I'm trying to setup OrientDB in distributed mode on AWS, behind a ELB, in
an ASG.
So far so good, but the initial DB replication have only happened in one
out of fifteen tries!
That is, after a new node have joined the cluster, only ONE DB is
syncronized.
And the master is unresponsive! I.e., OrientDB wouldn't answer a health
check from the
ELB, and had I not taken the instance out of the ELB, it would have been
destroyed.
So my two questions:
1. How do I initiate/start the replication? As in, make it synchronize ALL
of the DBs?
I can't, for several reasons, use "scp" to copy the database(s)!
2. How do I configure OrientDB to _NOT_ reject incoming queries while
it syncs the DB(s)?
I've tried 2.1.7, 2.1.15 and 2.2.0-beta2 and in all three cases I had to
upgrade
the hazelcast-all.jar file from Hazelcast.com (v3.6.2) for the
auto-discovery to
work in the first place.
With the new jar file, "it just worked"! As in, the new instance joined the
cluster
as soon as it was started. Although, it wouldn't get the new database :(
My files:
========================
* default-distributed-db-config.json
{
"replication": true,
"autoDeploy": true,
"hotAlignment": true,
"resyncEvery": 15,
"executionMode": "synchronous",
"readQuorum": 1,
"writeQuorum": 2,
"failureAvailableNodesLessQuorum": false,
"readYourWrites": true,
"servers": {
"*": "master"
},
"clusters": {
"internal": {
},
"index": {
},
"*": {
"servers": ["<NEW_NODE>"]
}
}
}
========================
* hazelcast.xml
<?xml version="1.0" encoding="UTF-8"?>
<!-- !!! This file is autogenerated by Saltstack.
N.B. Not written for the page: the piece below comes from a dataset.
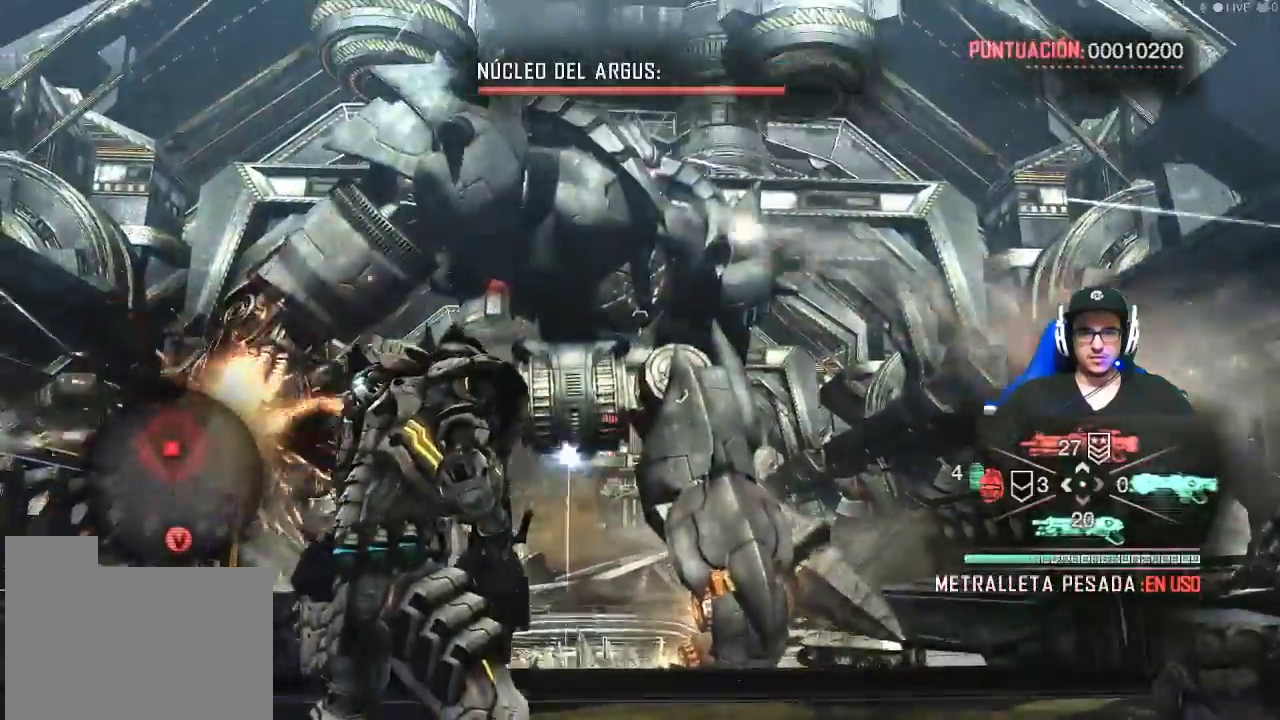
{"keys": [], "mouse": [], "events": []}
All changes will be
overridden -->
<!-- ~ Copyright (c) 2008-2012, Hazel Bilisim Ltd. All Rights Reserved. ~
~ Licensed under the Apache License, Version 2.0 (the "License"); ~
you may
not use this file except in compliance with the License. ~ You may
obtain
a copy of the License at ~ ~
http://www.apache.org/licenses/LICENSE-2.0 ~
~ Unless required by applicable law or agreed to in writing,
software ~ distributed
under the License is distributed on an "AS IS" BASIS, ~ WITHOUT
WARRANTIES
OR CONDITIONS OF ANY KIND, either express or implied. ~ See the
License for
the specific language governing permissions and ~ limitations under
the License. -->
<hazelcast
xsi:schemaLocation="http://www.hazelcast.com/schema/config
hazelcast-config-3.0.xsd"
xmlns="http://www.hazelcast.com/schema/config"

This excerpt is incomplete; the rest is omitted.